Traduire en français, ou en n’importe quelle langue, un traité mathématique de langue chinoise n’est pas une mince affaire. À tel point que même sur la traduction du titre, on peut avoir des interprétations et des sensibilités différentes. Par exemple, le même ouvrage intitulé Ceyuan haijing (1248) de Li Ye est traduit en Le miroir marin des mesures du cercle par Charlotte Pollet mais en Le miroir de la mer de la mesure du cercle par Célestin Xiaohan Zhou. Si la différence semble minime, elle est un peu plus grande concernant Siyuan Yujian (1303) de Zhu Shijie, traduit par la première comme Le miroir précieux des quatre inconnues et par le second comme Le miroir de jade des quatre éléments . De même, on parle souvent de Jiuzhang Suanshu comme étant Les neuf chapitres sur l’art mathématique, titre que Karine Chemla traduit par Les neuf chapitres sur les procédures mathématiques .
Ces traductions sont des choix qui peuvent mettre en avant une lecture, une compréhension, une orientation de ce que l’on perçoit dans un texte. Typiquement, la traduction de Karine Chemla insiste sur l’aspect d’une abstraction théorique rigoureuse qui n’apparaît pas avec l’idée d’ « art » dans la traduction qu’on a l’habitude de citer. Ainsi, dans les pages qui suivent, certains traités apparaîtront sous deux traductions différentes, car uniformiser les traductions serait revenu à trahir la pensée d’un auteur au profit d’un autre. Cela reflète aussi la grande richesse de l’étude de l’histoire des mathématiques en Chine.
Japon et Corée
Concernant les transcriptions du japonais, on utilisera la translittération standard (due à l’Américain James Curtis Hepburn à la fin du XIXe siècle).
Enfin, pour le coréen, on présentera une transcription en caractères latins accompagnée des deux écritures utilisées localement : d’une part, en hangeul, une écriture coréenne inventée dès le XVe siècle mais utilisée seulement depuis la fin du XIXe siècle ; d’autre part, en hanja, c’est-à-dire à l’aide de caractères chinois dont la prononciation diffère en coréen et en chinois, comme cela est toujours fait pour les noms anciens.

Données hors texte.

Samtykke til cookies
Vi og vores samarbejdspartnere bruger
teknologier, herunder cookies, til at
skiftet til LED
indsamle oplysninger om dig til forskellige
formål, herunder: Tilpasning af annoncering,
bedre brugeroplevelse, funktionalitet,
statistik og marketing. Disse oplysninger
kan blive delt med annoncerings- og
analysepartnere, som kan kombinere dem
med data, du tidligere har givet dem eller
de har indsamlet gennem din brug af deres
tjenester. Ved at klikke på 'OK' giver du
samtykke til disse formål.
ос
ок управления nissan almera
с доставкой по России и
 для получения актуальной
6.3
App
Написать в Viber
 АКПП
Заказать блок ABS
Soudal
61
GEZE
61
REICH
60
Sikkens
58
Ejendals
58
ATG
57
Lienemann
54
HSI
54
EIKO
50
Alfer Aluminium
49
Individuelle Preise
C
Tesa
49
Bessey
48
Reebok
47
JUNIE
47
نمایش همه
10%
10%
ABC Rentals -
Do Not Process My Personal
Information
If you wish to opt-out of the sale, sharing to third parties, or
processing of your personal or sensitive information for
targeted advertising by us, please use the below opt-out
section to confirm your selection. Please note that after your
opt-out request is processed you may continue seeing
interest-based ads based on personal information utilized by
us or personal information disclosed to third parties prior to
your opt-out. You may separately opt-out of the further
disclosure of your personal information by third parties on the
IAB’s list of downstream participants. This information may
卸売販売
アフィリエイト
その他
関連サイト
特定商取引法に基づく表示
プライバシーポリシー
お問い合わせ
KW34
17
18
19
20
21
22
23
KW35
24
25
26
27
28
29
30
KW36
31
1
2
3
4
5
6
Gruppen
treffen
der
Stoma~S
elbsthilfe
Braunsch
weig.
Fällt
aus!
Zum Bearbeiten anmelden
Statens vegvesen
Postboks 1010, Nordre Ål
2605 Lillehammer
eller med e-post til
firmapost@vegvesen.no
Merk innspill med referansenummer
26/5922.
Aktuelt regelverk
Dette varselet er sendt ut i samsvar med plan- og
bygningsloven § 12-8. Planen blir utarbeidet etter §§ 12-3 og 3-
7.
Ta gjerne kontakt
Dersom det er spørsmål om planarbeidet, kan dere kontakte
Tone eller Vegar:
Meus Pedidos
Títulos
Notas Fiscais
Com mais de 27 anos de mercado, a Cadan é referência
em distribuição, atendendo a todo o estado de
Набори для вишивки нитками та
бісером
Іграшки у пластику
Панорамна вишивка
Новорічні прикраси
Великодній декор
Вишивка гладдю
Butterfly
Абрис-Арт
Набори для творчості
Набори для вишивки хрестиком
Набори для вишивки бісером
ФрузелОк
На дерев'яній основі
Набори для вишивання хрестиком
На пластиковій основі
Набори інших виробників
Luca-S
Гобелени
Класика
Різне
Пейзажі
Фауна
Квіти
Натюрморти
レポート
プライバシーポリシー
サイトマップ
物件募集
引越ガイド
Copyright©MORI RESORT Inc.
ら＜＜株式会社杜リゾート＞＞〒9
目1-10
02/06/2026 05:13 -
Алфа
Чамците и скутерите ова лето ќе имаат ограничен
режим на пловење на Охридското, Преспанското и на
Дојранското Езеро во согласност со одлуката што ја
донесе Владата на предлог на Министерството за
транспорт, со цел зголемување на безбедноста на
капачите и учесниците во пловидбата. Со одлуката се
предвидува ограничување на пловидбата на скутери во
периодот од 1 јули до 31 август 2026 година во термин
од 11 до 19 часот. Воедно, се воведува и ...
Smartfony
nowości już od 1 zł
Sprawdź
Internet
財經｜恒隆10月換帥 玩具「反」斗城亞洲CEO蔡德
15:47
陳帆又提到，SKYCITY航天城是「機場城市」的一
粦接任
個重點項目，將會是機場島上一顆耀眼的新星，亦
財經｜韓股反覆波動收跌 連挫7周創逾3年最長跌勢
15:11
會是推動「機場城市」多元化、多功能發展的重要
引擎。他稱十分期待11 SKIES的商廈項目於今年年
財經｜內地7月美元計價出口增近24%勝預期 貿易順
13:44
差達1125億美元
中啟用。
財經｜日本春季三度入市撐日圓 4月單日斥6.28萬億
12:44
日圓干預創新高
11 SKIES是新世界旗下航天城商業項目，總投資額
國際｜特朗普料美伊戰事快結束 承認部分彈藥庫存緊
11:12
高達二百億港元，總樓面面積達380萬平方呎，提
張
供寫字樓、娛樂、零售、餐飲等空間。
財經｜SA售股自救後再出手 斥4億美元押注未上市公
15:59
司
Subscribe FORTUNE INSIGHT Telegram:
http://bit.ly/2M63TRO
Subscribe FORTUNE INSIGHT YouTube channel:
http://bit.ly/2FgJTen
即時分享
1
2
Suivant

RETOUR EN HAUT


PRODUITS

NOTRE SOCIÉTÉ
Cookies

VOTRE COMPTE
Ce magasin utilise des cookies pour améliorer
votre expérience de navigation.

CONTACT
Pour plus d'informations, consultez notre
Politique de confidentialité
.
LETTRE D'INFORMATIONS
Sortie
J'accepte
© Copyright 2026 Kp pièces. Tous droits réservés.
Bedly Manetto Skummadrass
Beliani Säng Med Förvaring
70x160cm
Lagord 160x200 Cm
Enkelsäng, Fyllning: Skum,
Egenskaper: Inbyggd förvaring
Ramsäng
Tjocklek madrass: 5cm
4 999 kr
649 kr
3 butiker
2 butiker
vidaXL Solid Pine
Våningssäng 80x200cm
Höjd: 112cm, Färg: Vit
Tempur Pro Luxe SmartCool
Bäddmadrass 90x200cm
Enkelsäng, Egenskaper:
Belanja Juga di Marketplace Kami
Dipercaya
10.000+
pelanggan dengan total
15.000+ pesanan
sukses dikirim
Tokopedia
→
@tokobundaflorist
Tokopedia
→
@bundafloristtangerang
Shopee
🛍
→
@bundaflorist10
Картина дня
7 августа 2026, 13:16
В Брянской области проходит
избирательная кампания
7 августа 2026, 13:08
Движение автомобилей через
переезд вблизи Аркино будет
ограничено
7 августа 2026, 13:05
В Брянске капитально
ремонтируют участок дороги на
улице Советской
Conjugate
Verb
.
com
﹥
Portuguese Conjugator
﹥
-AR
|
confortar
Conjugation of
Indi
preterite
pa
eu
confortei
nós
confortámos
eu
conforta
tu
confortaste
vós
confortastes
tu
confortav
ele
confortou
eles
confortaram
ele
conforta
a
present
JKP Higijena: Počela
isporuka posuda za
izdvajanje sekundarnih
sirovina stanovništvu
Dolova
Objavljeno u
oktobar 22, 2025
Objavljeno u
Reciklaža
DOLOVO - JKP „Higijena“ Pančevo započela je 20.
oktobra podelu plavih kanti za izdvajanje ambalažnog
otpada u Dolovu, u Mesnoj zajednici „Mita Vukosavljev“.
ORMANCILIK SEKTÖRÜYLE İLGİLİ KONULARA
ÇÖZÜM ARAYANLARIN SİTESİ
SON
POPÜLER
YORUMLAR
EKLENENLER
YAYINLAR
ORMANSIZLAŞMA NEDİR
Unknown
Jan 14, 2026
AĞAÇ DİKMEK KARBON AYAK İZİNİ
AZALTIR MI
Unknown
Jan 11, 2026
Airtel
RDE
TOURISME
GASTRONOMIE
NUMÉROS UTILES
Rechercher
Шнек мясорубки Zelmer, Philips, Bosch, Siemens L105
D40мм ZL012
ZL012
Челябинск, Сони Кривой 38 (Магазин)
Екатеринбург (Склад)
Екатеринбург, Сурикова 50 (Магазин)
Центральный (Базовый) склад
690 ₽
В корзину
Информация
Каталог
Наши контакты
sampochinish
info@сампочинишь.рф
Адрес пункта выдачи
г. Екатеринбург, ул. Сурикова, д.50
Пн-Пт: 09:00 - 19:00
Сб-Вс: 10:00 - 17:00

Des transcriptions simples
La langue chinoise (le mandarin) est difficile à transcrire en caractères latins car elle possède un élément auquel nous ne sommes pas habitués : les tons. Une voyelle peut en effet être prononcée en montant, en descendant, en descendant légèrement puis en remontant, de manière neutre… Ainsi, ce que l’on peut transcrire par ma peut être en réalité aussi bien mā (mère), má (chanvre), m (cheval), mà (gronder) ou encore ma (qui est une particule interrogative). La transcription en pinyin (avec les accents) permet de rendre compte de cette variété de prononciation.
Néanmoins, nous avons fait le choix dans ce numéro de simplifier la transcription en enlevant les accents pour faciliter la lecture, dans la mesure où savoir prononcer correctement les tons ne s’improvise guère. Ainsi, à titre d’exemple, le nom du mathématicien Yáng Huī sera simplement écrit Yang Hui.